Otley is an enchanting town in Lower Wharfedale that holds a street market three days each week and is filled with attractive buildings from the 17th and 18th centuries.
The town centre is home to a mixture of family-run stores and established brands. It also has a large number of public houses, cafes and restaurants with at least two offering Indian food if you like things a little spicy.
Just outside the centre flows the River Wharfe and you may notice something peculiar with the bridge that runs over it. At first glance it is just a regular river crossing for cars and pedestrians, but when you get close up you will notice that the pathway’s wire mesh fence has dozens of padlocks attached to it.
These are known as ‘love locks’ and follow the trend you can see on the Pont des Arts in Paris. The idea is that people in love write a message to their sweetheart on the padlock and then attach it to the railings for others to see.
At the side of the river is a beautiful garden that has a walkway leading to Wharfe Meadows Park, which covers around two miles and offers a number of sporting activities including canoeing, bowls and tennis. It is also a great place for picnic in the summer and has a café that sells ice creams.
One of the more established walking areas in the area is Otley Chevin. Standing high on the hill overlooking the town, this nature reserve has numerous hiking tracks and is home to an abundance of wildlife.
At its summit is an area that has been give the very accurate name ‘Surprise View’. From the hill top road York Gate all you can see is a few trees and a small car park, but soon things open up to a spectacular view of the southern Dales. On clear days you can even see as far as the hills beyond Harrogate to the north-east.
Other than its sublime views, the Chevin has a couple of claims to fame. The first of these is the fact that the stone that was used to build the foundations for the Houses of Parliament in Westminster were quarried from the park in 1840s.
Secondly, the Chevin was the inspiration for one of JMW Turner’s most famous paintings. The much revered artist was a regular visitor to the area as he was a close friend of the Yorkshire MP Walter Fawkes, who lived at Farnley Hall just north of Otley.
One afternoon in 1810 Turner watched in awe as a heavy storm descended over the nature reserve and he quickly scribbled down what he saw before turning it to his famous work Snow Storm: Hannibal and his Army Crossing the Alps. The finished painting now hangs at the Tate Gallery in London.

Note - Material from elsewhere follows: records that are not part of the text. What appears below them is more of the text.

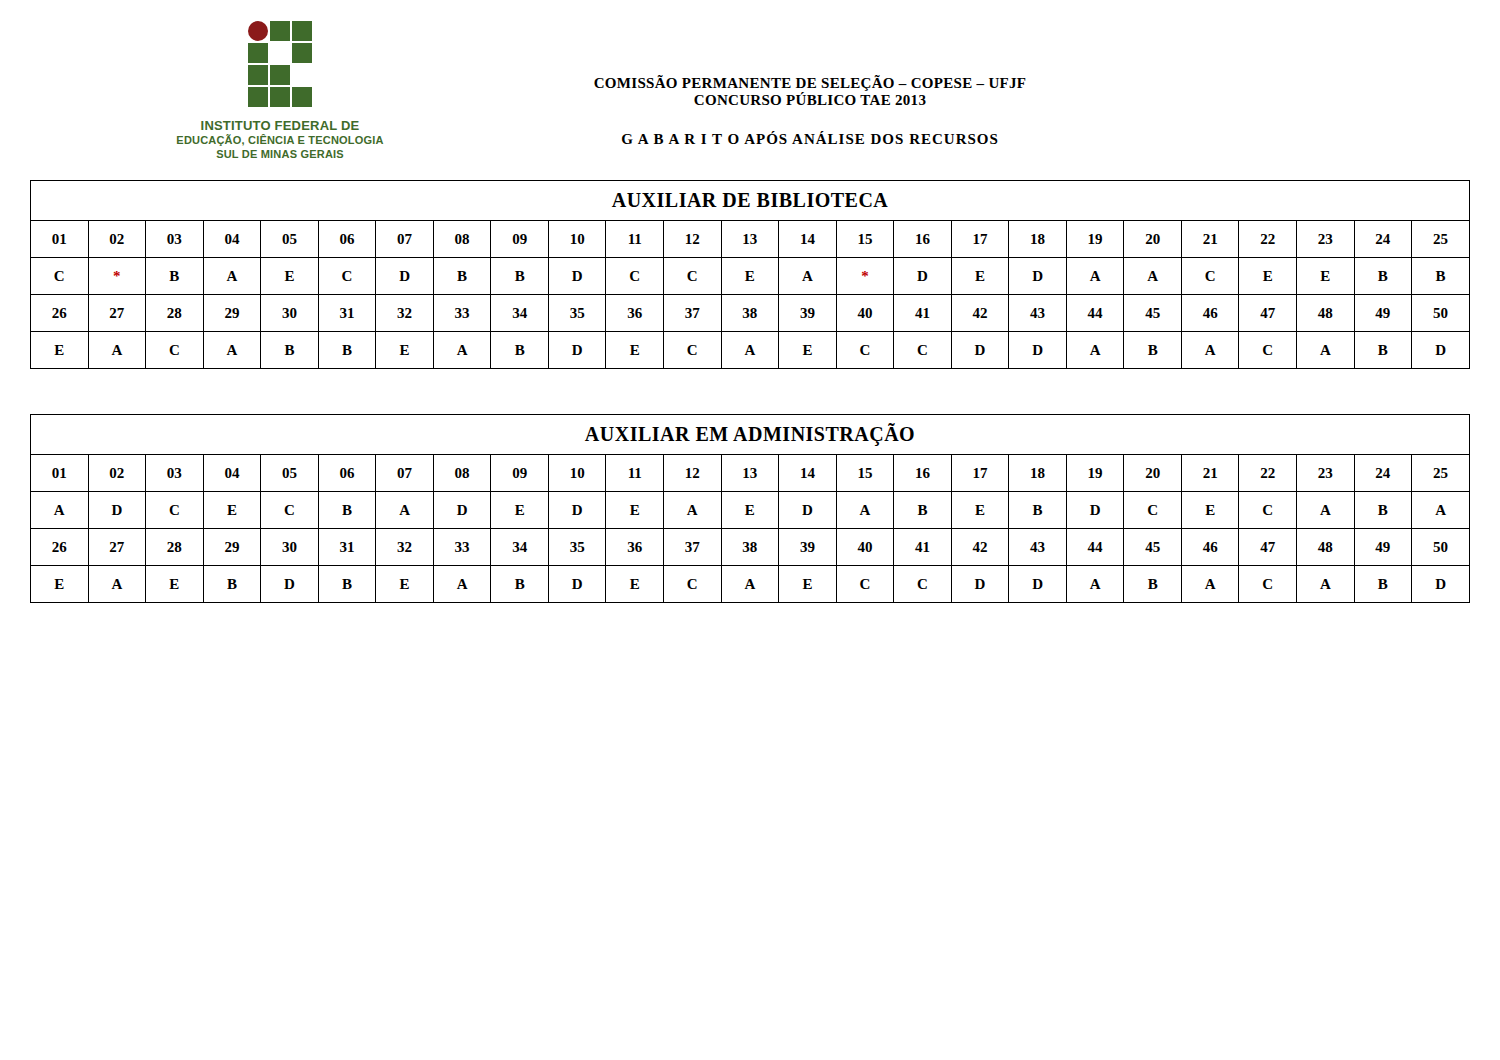INSTITUTO FEDERAL DE
EDUCAÇÃO, CIÊNCIA E TECNOLOGIA
SUL DE MINAS GERAIS
COMISSÃO PERMANENTE DE SELEÇÃO – COPESE – UFJF
CONCURSO PÚBLICO TAE 2013
G A B A R I T O APÓS ANÁLISE DOS RECURSOS
AUXILIAR DE BIBLIOTECA
| 01 | 02 | 03 | 04 | 05 | 06 | 07 | 08 | 09 | 10 | 11 | 12 | 13 | 14 | 15 | 16 | 17 | 18 | 19 | 20 | 21 | 22 | 23 | 24 | 25 |
| C | * | B | A | E | C | D | B | B | D | C | C | E | A | * | D | E | D | A | A | C | E | E | B | B |
| 26 | 27 | 28 | 29 | 30 | 31 | 32 | 33 | 34 | 35 | 36 | 37 | 38 | 39 | 40 | 41 | 42 | 43 | 44 | 45 | 46 | 47 | 48 | 49 | 50 |
| E | A | C | A | B | B | E | A | B | D | E | C | A | E | C | C | D | D | A | B | A | C | A | B | D |
AUXILIAR EM ADMINISTRAÇÃO
| 01 | 02 | 03 | 04 | 05 | 06 | 07 | 08 | 09 | 10 | 11 | 12 | 13 | 14 | 15 | 16 | 17 | 18 | 19 | 20 | 21 | 22 | 23 | 24 | 25 |
| A | D | C | E | C | B | A | D | E | D | E | A | E | D | A | B | E | B | D | C | E | C | A | B | A |
| 26 | 27 | 28 | 29 | 30 | 31 | 32 | 33 | 34 | 35 | 36 | 37 | 38 | 39 | 40 | 41 | 42 | 43 | 44 | 45 | 46 | 47 | 48 | 49 | 50 |
| E | A | E | B | D | B | E | A | B | D | E | C | A | E | C | C | D | D | A | B | A | C | A | B | D |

Another person who contributed to Otley’s fame was the world renowned furniture designer and maker Thomas Chippendale (1718-79), who was born and brought up in the town before heading for the bright lights of the capital.
Chippendale came from a long line of Otley joiners and served his apprenticeship with a company in the region. This gave him the expertise to craft his own pieces and more than 200 years after his death, Chippendale furniture is still regarded amongst the finest you can buy.
A good place to visit if you wish to learn more about local history is the Otley Museum as it features a large collection of artefacts that give an insight into the background of the town from prehistoric times right up to the 20th century.
Included in its collections are hundreds of stone tools that were gathered by the museum’s founder Eric Cowling. There are also hundreds of items from Otley’s period of industrial importance during the 19th century. Quite simply, everything you could wish to know about life in Lower Wharfedale can be found here.